---- DATA FOR REVIEW
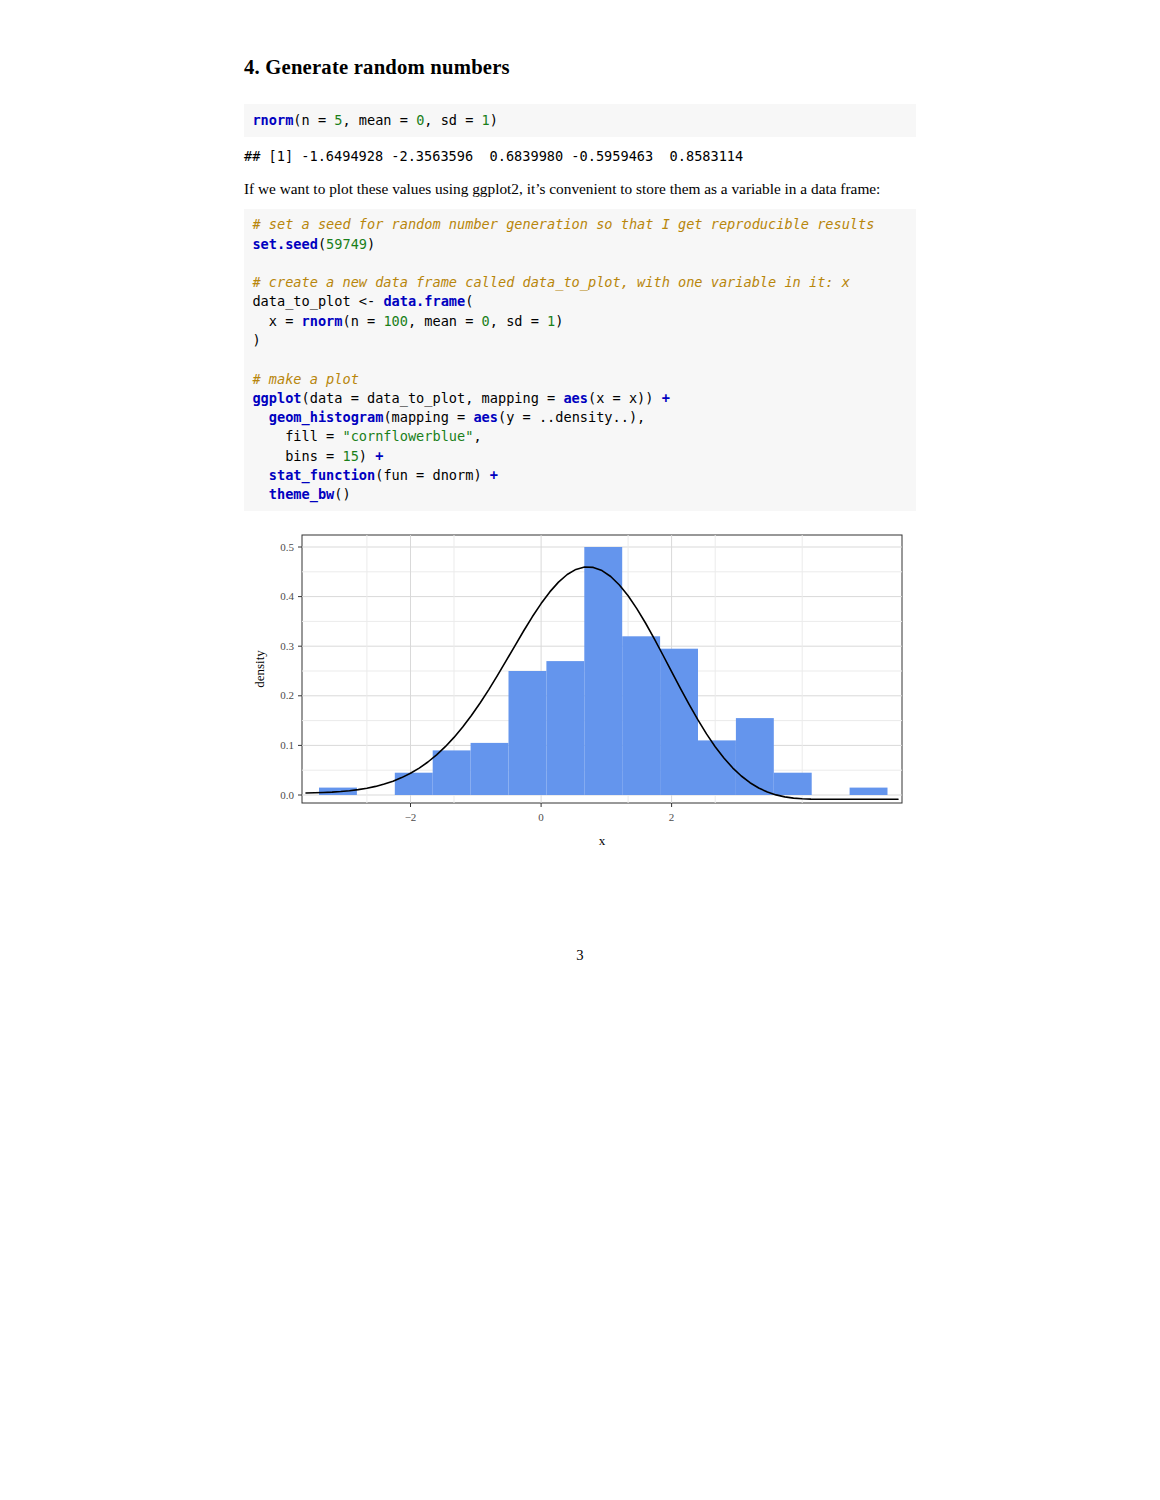4. Generate random numbers
rnorm(n = 5, mean = 0, sd = 1)
## [1] -1.6494928 -2.3563596  0.6839980 -0.5959463  0.8583114
If we want to plot these values using ggplot2, it’s convenient to store them as a variable in a data frame:
# set a seed for random number generation so that I get reproducible results
set.seed(59749)

# create a new data frame called data_to_plot, with one variable in it: x
data_to_plot <- data.frame(
  x = rnorm(n = 100, mean = 0, sd = 1)
)

# make a plot
ggplot(data = data_to_plot, mapping = aes(x = x)) +
   geom_histogram(mapping = aes(y = ..density..),
    fill = "cornflowerblue",
    bins = 15) +
   stat_function(fun = dnorm) +
   theme_bw()
0.0 0.1 0.2 0.3 0.4 0.5 −2 0 2 x density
--------
● **WHAT YOU ARE ASKED TO DO**: Without the pictures, reproduce every entry exactly as written.

● **ANSWER**:
4. Generate random numbers
rnorm(n = 5, mean = 0, sd = 1)
## [1] -1.6494928 -2.3563596  0.6839980 -0.5959463  0.8583114
If we want to plot these values using ggplot2, it’s convenient to store them as a variable in a data frame:
# set a seed for random number generation so that I get reproducible results
set.seed(59749)

# create a new data frame called data_to_plot, with one variable in it: x
data_to_plot <- data.frame(
  x = rnorm(n = 100, mean = 0, sd = 1)
)

# make a plot
ggplot(data = data_to_plot, mapping = aes(x = x)) +
   geom_histogram(mapping = aes(y = ..density..),
    fill = "cornflowerblue",
    bins = 15) +
   stat_function(fun = dnorm) +
   theme_bw()
0.0 0.1 0.2 0.3 0.4 0.5 −2 0 2 x density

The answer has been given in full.